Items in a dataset
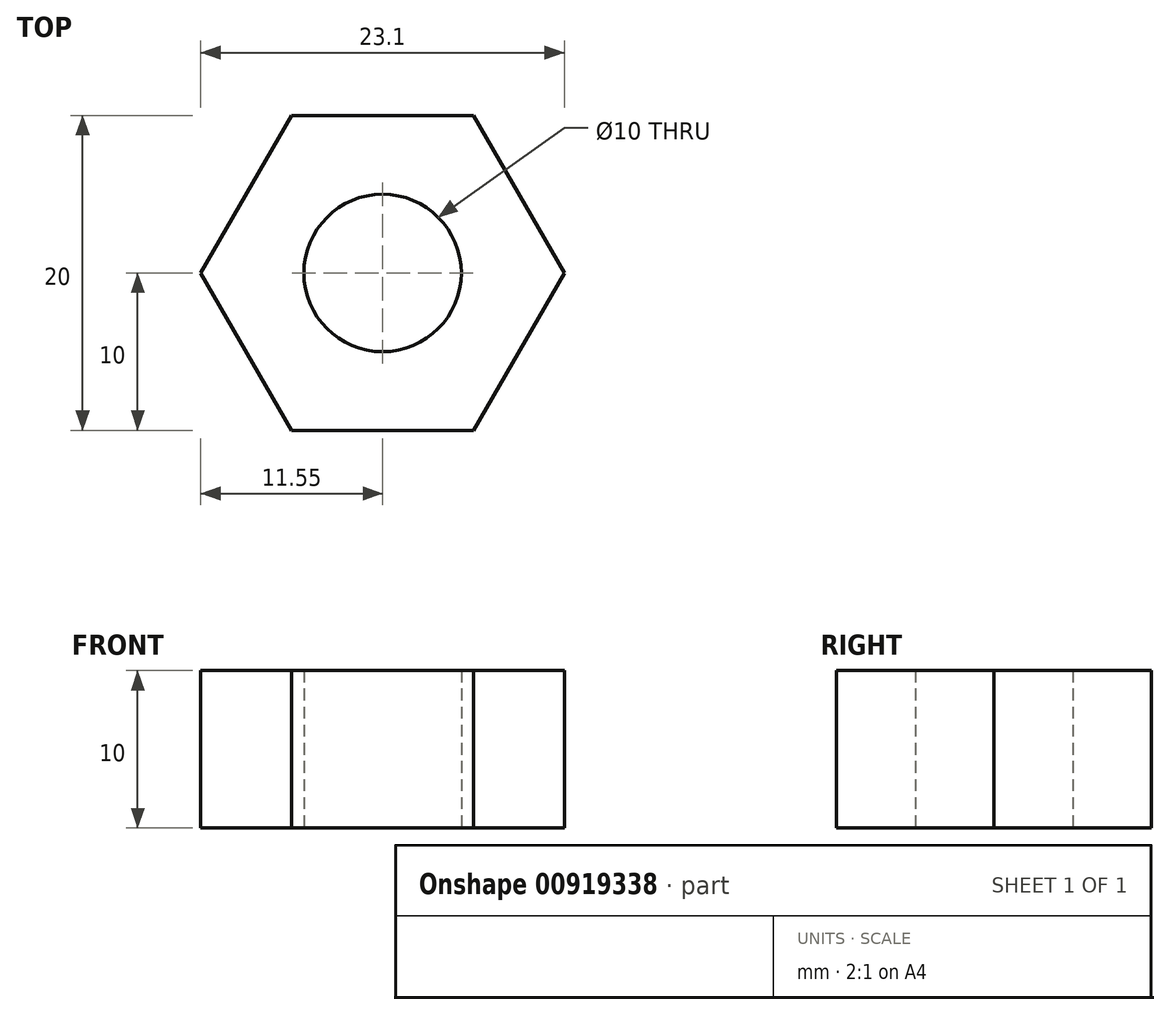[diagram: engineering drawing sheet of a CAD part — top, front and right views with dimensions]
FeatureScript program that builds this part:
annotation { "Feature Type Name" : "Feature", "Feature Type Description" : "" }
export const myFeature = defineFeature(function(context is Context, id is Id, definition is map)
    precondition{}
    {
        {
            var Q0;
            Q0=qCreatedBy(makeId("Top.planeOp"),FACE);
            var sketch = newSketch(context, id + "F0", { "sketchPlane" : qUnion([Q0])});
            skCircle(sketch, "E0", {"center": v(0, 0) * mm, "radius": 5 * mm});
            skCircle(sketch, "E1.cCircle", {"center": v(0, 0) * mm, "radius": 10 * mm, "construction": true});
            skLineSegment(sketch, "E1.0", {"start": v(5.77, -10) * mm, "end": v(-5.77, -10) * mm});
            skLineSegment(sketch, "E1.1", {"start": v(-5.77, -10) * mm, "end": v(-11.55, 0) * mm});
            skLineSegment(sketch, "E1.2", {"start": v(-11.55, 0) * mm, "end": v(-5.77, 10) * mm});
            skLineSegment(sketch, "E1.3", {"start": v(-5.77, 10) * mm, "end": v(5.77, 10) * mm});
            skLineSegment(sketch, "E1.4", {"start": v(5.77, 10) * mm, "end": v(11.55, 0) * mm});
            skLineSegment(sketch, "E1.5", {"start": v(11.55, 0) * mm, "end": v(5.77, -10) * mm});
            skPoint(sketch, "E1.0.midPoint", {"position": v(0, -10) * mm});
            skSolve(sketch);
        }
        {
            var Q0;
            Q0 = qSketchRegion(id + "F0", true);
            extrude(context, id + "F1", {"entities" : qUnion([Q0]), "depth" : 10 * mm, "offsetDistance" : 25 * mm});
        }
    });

Exercise instructions
Count the lines above that contain the string "skLineSegment", matching case exactly, and give only the number.

Result
6